Le château est édifié sur un relief allongé d'est en ouest, dégagé au sud
par la dépression de la vallée de l'Eze, au nord par celle du ravin du Bois
qui le contourne à l'ouest pour se jeter dans l'Eze. A l'est, il se raccorde
en pente douce aux collines qui dominent le village. Ce relief naturel a été
aménagé: la partie sommitale a été aplanie en jardin à l'est (terrasse); la
partie occidentale, où sont construits les bâtiments, a été surhaussée par
la construction de deux niveaux de caves; le versant sud, abrupt au-dessus
de l'Eze, a été régularisé en terrasses étagées; quant aux versants ouest et
nord, dominés par l'à-pic des bâtiments, leur pente est plus douce; le
quartier sud du village s'y est construit en éventail au pied du château. Le
contraste est frappant entre les deux faces principales du château: au nord,
ses volumes massifs ont gardé le caractère austère d'une forteresse, atténué
par la forme élancée et harmonieuse de la tour nord-est qu'un effondrement
de la courtine a isolée; au sud, le corps de logis apparaît comme une
demeure bourgeoise perchée au sommet des terrasses.

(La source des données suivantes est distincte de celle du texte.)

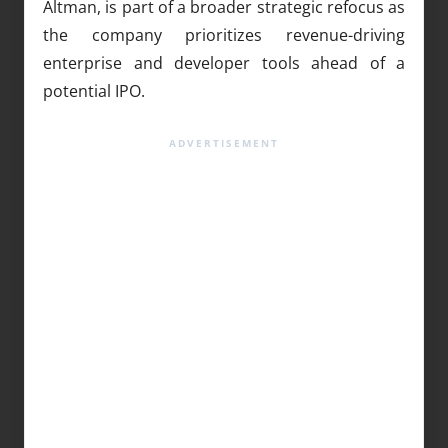
Altman, is part of a broader strategic refocus as
the company prioritizes revenue-driving
enterprise and developer tools ahead of a
potential IPO.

L'entrée principale se
trouve à l'extrémité orientale de la terrasse , à côté de l'ancienne porte
Notre-Dame; un accès secondaire existe dans l'angle sud-ouest où un
escalier, partant de la rue de Grognette, donne accès à la terrasse. Au
sommet de la terrasse supérieure, le corps de logis est un bâtiment moderne
(fin du XIXe siècle); seuls ses murs nord et ouest et les deux étages de
caves sur lesquels il est construit sont des vestiges du château primitif.
Il est renforcé dans l'angle nord-ouest par une tour tronconique. (1)
château de la Bastide des Jourdans 84240 La Bastide-des-Jourdans, propriété
privée, ne se visite pas, visible de l'extérieur.